「フランス流消夏法」

 秋冬のオートクチュールコレクションも、4日ほどで終わった。その前の週は男子服デザイナーの発表だった。もう今は何でもあって、着る物を選り取り見取り、値段だけの時代だから、アッと言わせてブランド名を売り込むだけの合戦である。自由平等が歌い文句だが、差別は厳然としてあるこの国だから、外国人、日本人の乗り込んで開くことなんかは、経済的関係でもあれば別として、この国のマスコミにはまず相手にもされない無視である。しかし作家当人には、発表活動をして見せることが大切なことで、桂由美さんも頑張っている。日本の織物や刺繍をふんだんに使って、柄で見せるキモノの手法を洋服に取り入れて、自分の世界を確立、ヨーロッパデザイナーに真似のできない衣服で魅了している。今まで年に春に一回だけだったが、今回は秋冬7月にも、年二回が始まった。それだけ顧客が定着して、認める人たちも現れているからだろう。

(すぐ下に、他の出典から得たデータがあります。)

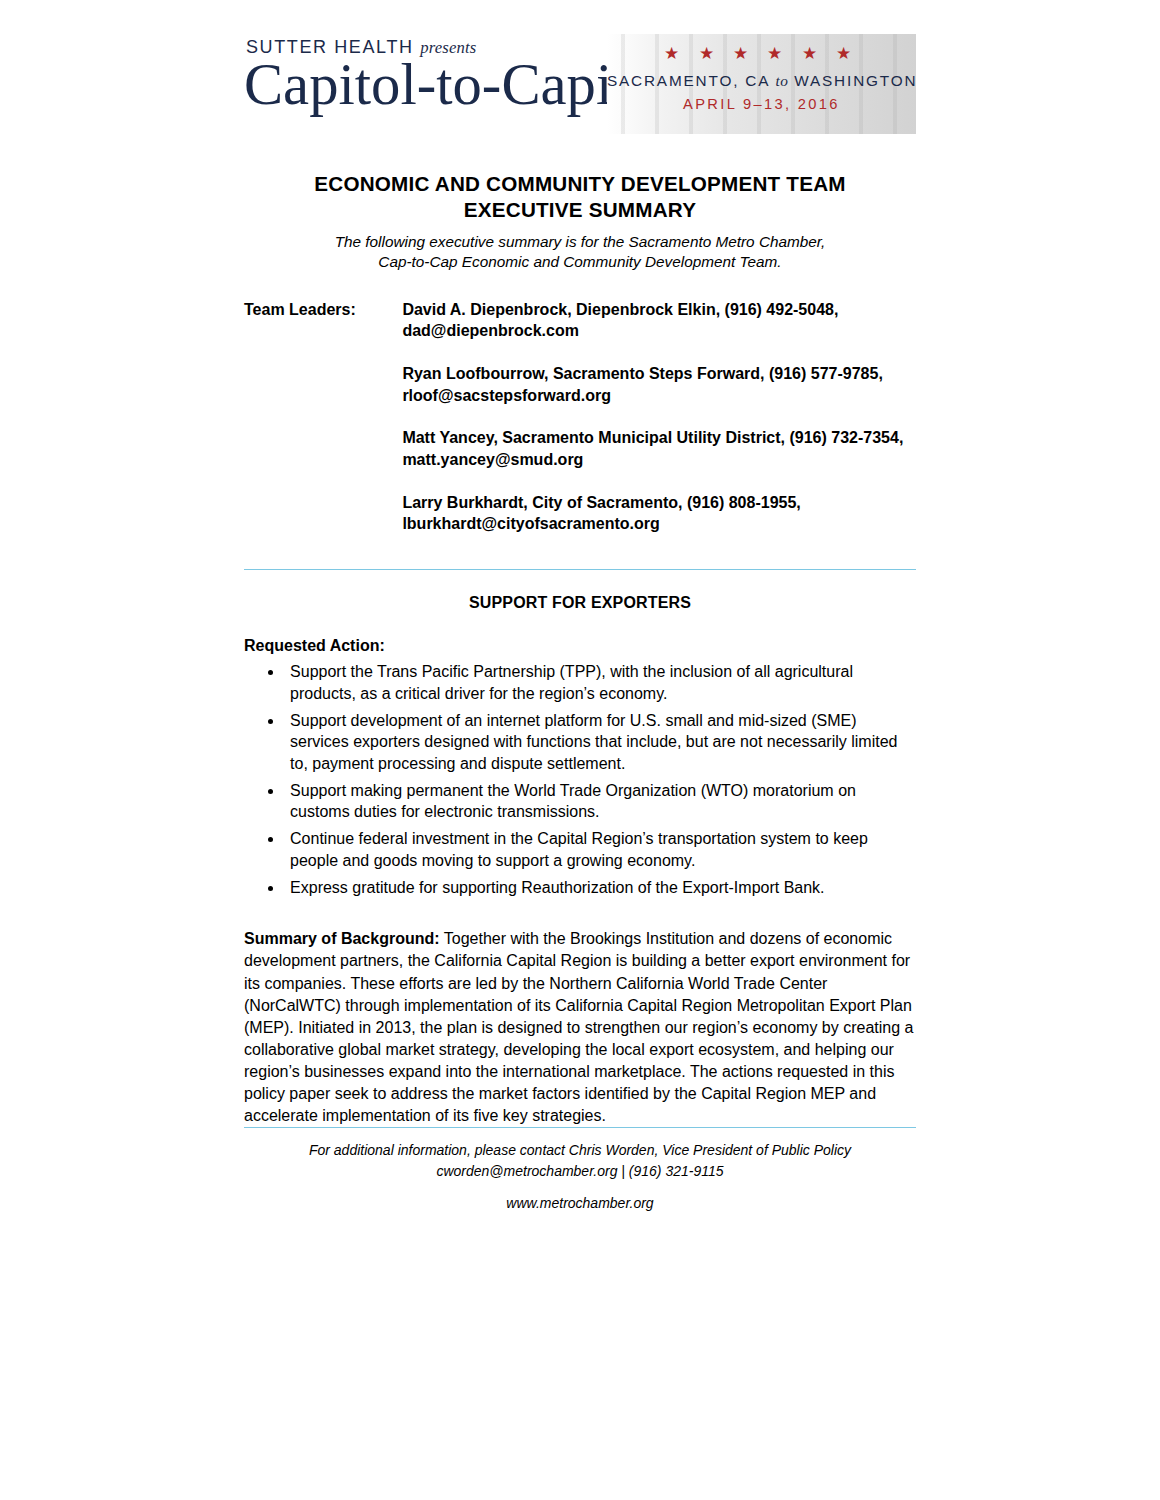SUTTER HEALTH presents
Capitol-to-Capitol
★ ★ ★ ★ ★ ★
SACRAMENTO, CA to WASHINGTON D.C.
APRIL 9–13, 2016
ECONOMIC AND COMMUNITY DEVELOPMENT TEAM EXECUTIVE SUMMARY
The following executive summary is for the Sacramento Metro Chamber,
Cap-to-Cap Economic and Community Development Team.
Team Leaders:
David A. Diepenbrock, Diepenbrock Elkin, (916) 492-5048, dad@diepenbrock.com
Ryan Loofbourrow, Sacramento Steps Forward, (916) 577-9785, rloof@sacstepsforward.org
Matt Yancey, Sacramento Municipal Utility District, (916) 732-7354, matt.yancey@smud.org
Larry Burkhardt, City of Sacramento, (916) 808-1955, lburkhardt@cityofsacramento.org
SUPPORT FOR EXPORTERS
Requested Action:
Support the Trans Pacific Partnership (TPP), with the inclusion of all agricultural products, as a critical driver for the region’s economy.
Support development of an internet platform for U.S. small and mid-sized (SME) services exporters designed with functions that include, but are not necessarily limited to, payment processing and dispute settlement.
Support making permanent the World Trade Organization (WTO) moratorium on customs duties for electronic transmissions.
Continue federal investment in the Capital Region’s transportation system to keep people and goods moving to support a growing economy.
Express gratitude for supporting Reauthorization of the Export-Import Bank.
Summary of Background: Together with the Brookings Institution and dozens of economic development partners, the California Capital Region is building a better export environment for its companies. These efforts are led by the Northern California World Trade Center (NorCalWTC) through implementation of its California Capital Region Metropolitan Export Plan (MEP). Initiated in 2013, the plan is designed to strengthen our region’s economy by creating a collaborative global market strategy, developing the local export ecosystem, and helping our region’s businesses expand into the international marketplace. The actions requested in this policy paper seek to address the market factors identified by the Capital Region MEP and accelerate implementation of its five key strategies.
For additional information, please contact Chris Worden, Vice President of Public Policy
cworden@metrochamber.org | (916) 321-9115
www.metrochamber.org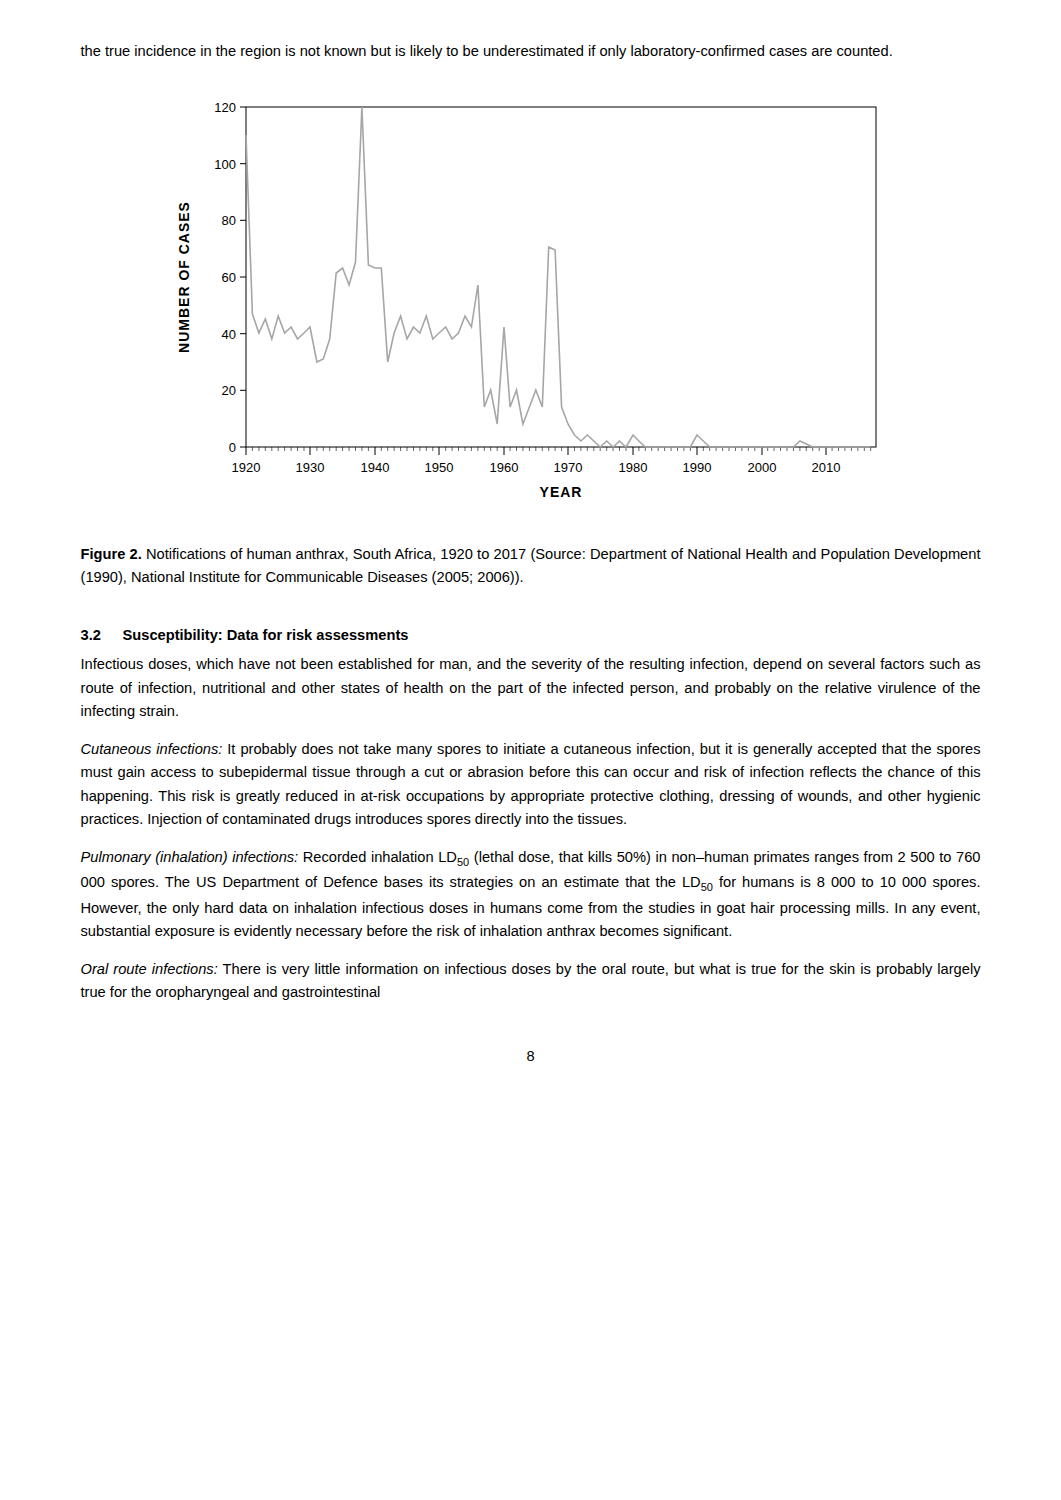the true incidence in the region is not known but is likely to be underestimated if only laboratory-confirmed cases are counted.
120 100 80 60 40 20 0 NUMBER OF CASES 1920 1930 1940 1950 1960 1970 1980 1990 2000 2010 YEAR
Figure 2. Notifications of human anthrax, South Africa, 1920 to 2017 (Source: Department of National Health and Population Development (1990), National Institute for Communicable Diseases (2005; 2006)).
3.2 Susceptibility: Data for risk assessments
Infectious doses, which have not been established for man, and the severity of the resulting infection, depend on several factors such as route of infection, nutritional and other states of health on the part of the infected person, and probably on the relative virulence of the infecting strain.
Cutaneous infections: It probably does not take many spores to initiate a cutaneous infection, but it is generally accepted that the spores must gain access to subepidermal tissue through a cut or abrasion before this can occur and risk of infection reflects the chance of this happening. This risk is greatly reduced in at-risk occupations by appropriate protective clothing, dressing of wounds, and other hygienic practices. Injection of contaminated drugs introduces spores directly into the tissues.
Pulmonary (inhalation) infections: Recorded inhalation LD50 (lethal dose, that kills 50%) in non–human primates ranges from 2 500 to 760 000 spores. The US Department of Defence bases its strategies on an estimate that the LD50 for humans is 8 000 to 10 000 spores. However, the only hard data on inhalation infectious doses in humans come from the studies in goat hair processing mills. In any event, substantial exposure is evidently necessary before the risk of inhalation anthrax becomes significant.
Oral route infections: There is very little information on infectious doses by the oral route, but what is true for the skin is probably largely true for the oropharyngeal and gastrointestinal
8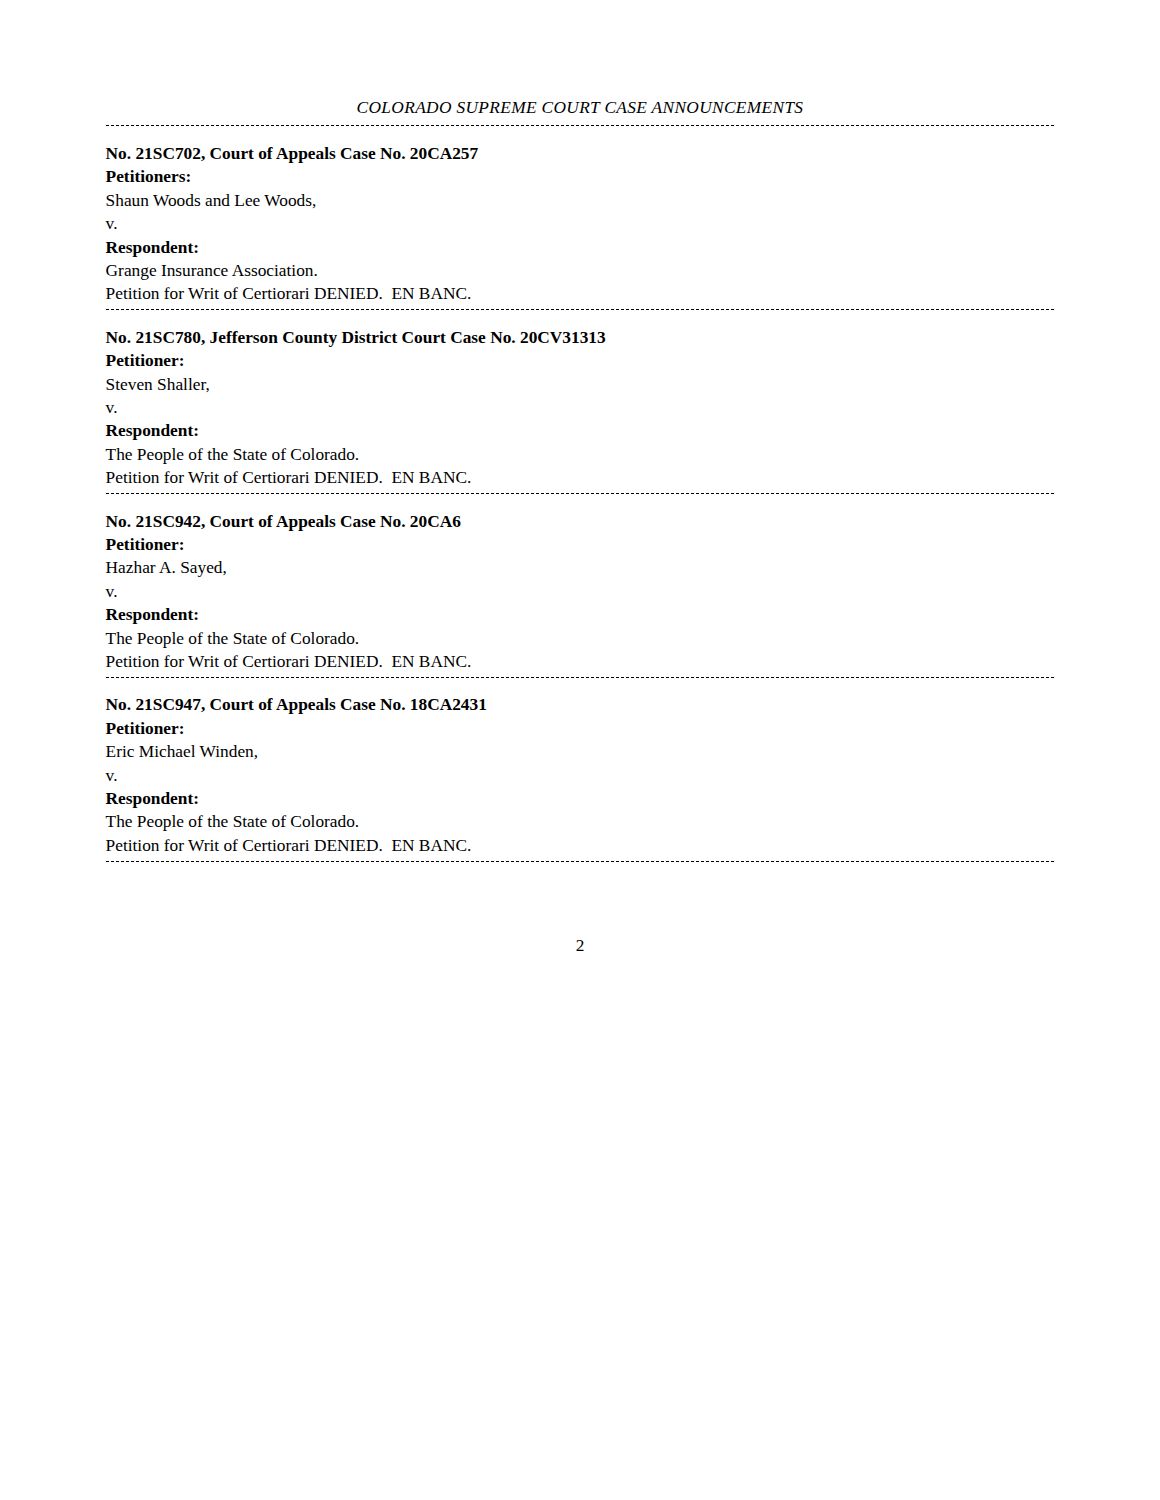COLORADO SUPREME COURT CASE ANNOUNCEMENTS
No. 21SC702, Court of Appeals Case No. 20CA257
Petitioners:
Shaun Woods and Lee Woods,
v.
Respondent:
Grange Insurance Association.
Petition for Writ of Certiorari DENIED. EN BANC.
No. 21SC780, Jefferson County District Court Case No. 20CV31313
Petitioner:
Steven Shaller,
v.
Respondent:
The People of the State of Colorado.
Petition for Writ of Certiorari DENIED. EN BANC.
No. 21SC942, Court of Appeals Case No. 20CA6
Petitioner:
Hazhar A. Sayed,
v.
Respondent:
The People of the State of Colorado.
Petition for Writ of Certiorari DENIED. EN BANC.
No. 21SC947, Court of Appeals Case No. 18CA2431
Petitioner:
Eric Michael Winden,
v.
Respondent:
The People of the State of Colorado.
Petition for Writ of Certiorari DENIED. EN BANC.
2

 パリに日本文化会館が出来て、20年目になる。今年から来年にかけていろいろな記念催しが始まった。幕開きは狂言三番叟の、縁起物でとして、人間国宝の野村萬氏が「巨勢の金岡」という、絵描きをテーマの狂言を見せた。絵筆二本握って迫る所作、絵描きの緊張感そのままで、美人のモデルと画家の妻の嫉妬、テーマの遣り取りも充分通じる演劇性があって引き込まれる。通常の狂言の公演と言うと、太郎冠者、次郎冠者のくだらない筋書き、それをみせるのが芸の力と言いたいのだろうが、また西欧にも中世からあるファブリオーと呼ばれる民話に通じるといわれるが、少しバカバカしく時間の勿体ないのが常である。通例の古典的な筋の物の他に、30ばかり和泉流に伝わる門外不出の演目の一つと「巨勢の金岡」を説明されたが、こんな現代人にも訴えるストーリー展開のものなら、西欧人でももっと見たがるだろうにと思ったのだった。
 同じ日本文化会館で、小林賢太郎の「ポツネン氏の奇妙で平凡な日々」と言う、マジックも取り入れたコミック一人芝居を3年ぶりに見たが、チャップリンの芸に通じ、また狂言「巨勢の金岡」を思い出した。みんな通じるものを持って居る。